Lycée Mishima, bibliothèqueAnzu n’était pas une lycéenne comme les autres. Elle était originaire d’un endroit assez éloigné de Seikusu : un village agricole situé dans l’île d’Hokkaidō, le coin mort du Japon, peuplé d’arbres et d’agriculteurs. Elle s’était retrouvée à Seikusu presque par un heureux coup du sort. Ses parents savaient qu’Anzu était une élève brillante, qui aimait bien les études, notamment l’Histoire. Ils avaient donc décidé de lui offrir une bonne éducation, et, au Japon, l’éducation des enfants était quelque chose de très lourd. Les études secondaires étaient déterminantes, car elles conditionnaient les entrées dans les universités. Or, les universités japonaises étaient extrêmement élitistes, à l’image du Japon. Ceci avait conduit les parents d’Anzu à lui rechercher un meilleur établissement que ceux d’Hokkaidō, et elle s’était retrouvée à Mishima, les parents d’Anzu ayant de la famille là-bas, à savoir un oncle pêcheur qui insistait un peu trop sur le
saké, ce qui l’amenait à raconter des histoires graveleuses faisant rougir les femmes.
Anzu n’avait jamais vraiment été une acharnée de travail, et avait été loin de souffrir du
gakurekibyō, la maladie du travail et des diplômes. Elle était une péquenaude, concrètement. Chez elle, la réception télé était naze, la seule console de jeux, à laquelle jouait son père, était une Famicom, et elle ne connaissait du monde extérieur, urbain, que ce qu’elle en lisait à travers les mangas de la librairie du village où la famille se rendait pour acheter à manger. Elle était surtout venue en ville pour découvrir les joies de l’urbanisation et des grandes villes. Si elle était timide, elle avait rapidement su se décoincer, et elle le devait, à vrai dire, surtout à une personne. Une petite femme qu’on reconnaissait plutôt bien, en raison de sa grande beauté. Sa Maîtresse, une vampire qui vivait dans un grand manoir en lisière de la ville, dans les hauteurs friquées de Seikusu : Mélinda Warren.
Sans qu’Anzu ne comprenne vraiment le pourquoi du comment, elle avait été désignée par Mélinda, et était devenue son esclave... Et Mélinda n’avait pas vraiment eu de mal à la convaincre, en réalité. Anzu venait d’une région traditionaliste du Japon, agricole, un endroit où on respectait la tradition, et où les femmes étaient assignées à un rôle inférieur. Anzu avait vécu dans une logique de soumise, et, dans cette logique, il n’avait pas été trop difficile de la soumettre à Mélinda. Anzu était une fidèle esclave de Mélinda, et c’était dans cette optique qu’elle allait aujourd’hui aborder un jeune homme, plutôt timide et renfermé sur lui-même.
Eden Miquim était un mystérieux garçon se trouvant dans la même classe qu’Anzu. Il ne se liait pas avec les autres, restant dans sa bulle, et intéressait sa Maîtresse. Maîtresse avait donc chargé Anzu d’amener Eden au manoir, afin qu’elle s’occupe de lui, en estimant qu’Eden se sentirait plus rassuré si la demande venait d’Anzu. Et Anzu, à vrai dire, avait un argument tout trouvé.

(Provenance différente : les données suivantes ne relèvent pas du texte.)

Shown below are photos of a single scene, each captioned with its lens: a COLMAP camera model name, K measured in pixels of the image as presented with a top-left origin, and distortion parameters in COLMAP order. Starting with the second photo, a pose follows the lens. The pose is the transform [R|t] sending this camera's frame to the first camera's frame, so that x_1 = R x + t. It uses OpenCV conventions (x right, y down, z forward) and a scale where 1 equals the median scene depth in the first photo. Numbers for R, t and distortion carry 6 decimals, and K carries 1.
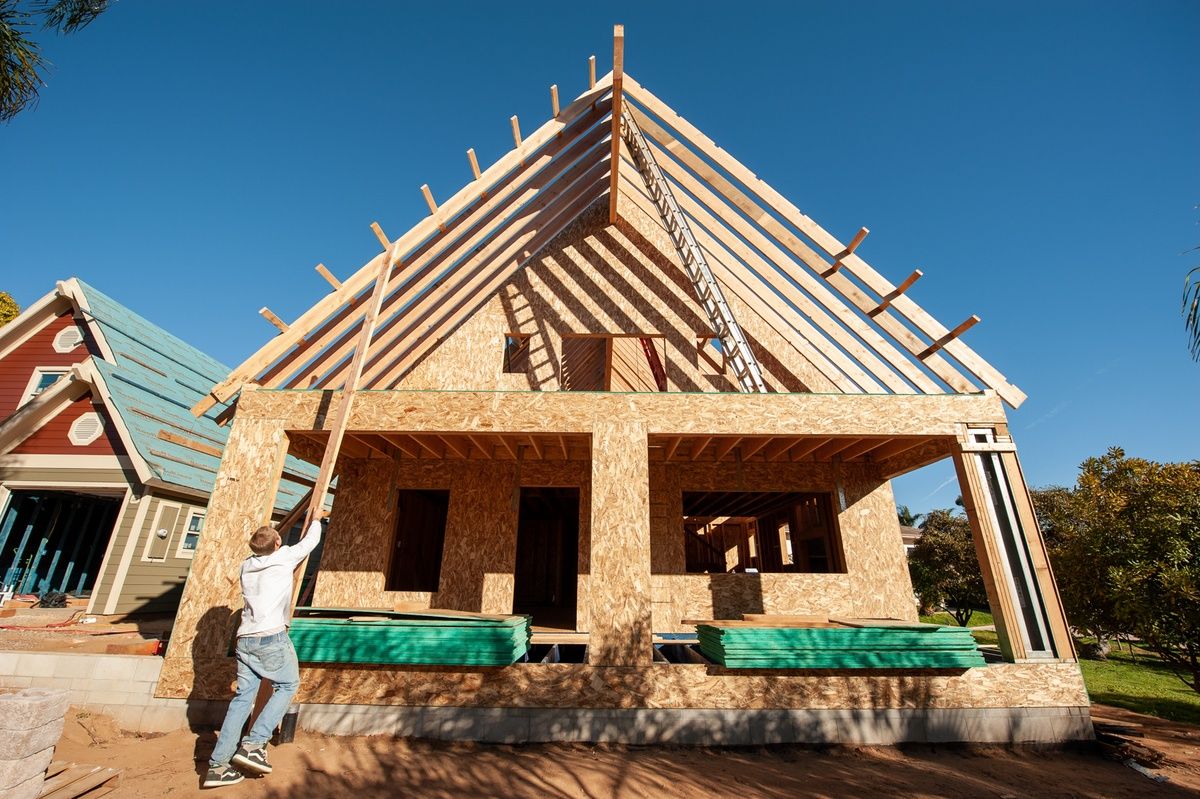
lens RADIAL K [[481.0, 0, 600.0], [0, 481.0, 399.5], [0, 0, 1]] dist [-0.001397, -0.000085]
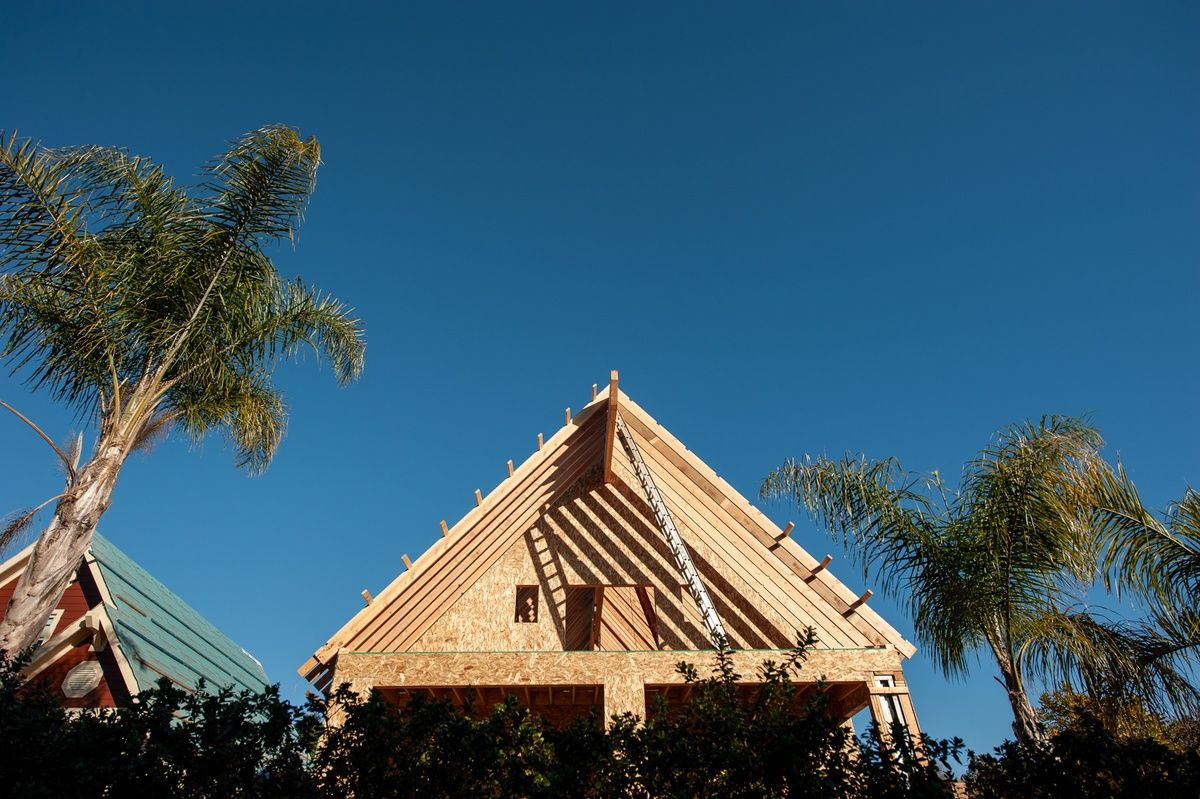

Dans le cadre des cours, il fallait réaliser un exposé à plusieurs. Anzu s’était proposée pour travailler avec Eden, et, depuis plusieurs semaines, elle se rapprochait de lui. Rien de bien exceptionnel, rien qui ne puisse faire d’elle une allumeuse, mais elle savait comment les timides raisonnaient. Le simple fait qu’elle lui demande comment il allait, et lui offre quelques sourires, était entièrement suffisant pour le perturber, pour le faire rêver, et lui amener à se poser des questions. Elle le préparait, et comptait maintenant passer aux choses supérieures.
Elle rejoignait Eden près de la bibliothèque, mais sans vraiment avoir l’intention d’y rester. Elle lui avait donné rendez-vous par SMS. Encore une autre chose qui avait du lui faire plaisir, quand elle avait demandé à échanger leurs numéros... Pour les bienfaits de l’exposé, bien entendu !
«
Ah ! s’exclama-t-elle en voyant Eden.
Salut, Miquim-san prononça-t-elle, en lui faisant une légère révérence.
Tu es prêt à aller travailler ? »
Elle lui faisait un sourire chaleureux, ce genre de sourires auxquels on ne pouvait pas résister. Anzu avait la réputation d’être une bosseuse, ce qui, partant de là, en faisait une élève sérieuse, sur laquelle on pouvait avoir confiance... Des éléments que sa Maîtresse avait su lui révéler, afin qu’elle en profite au mieux.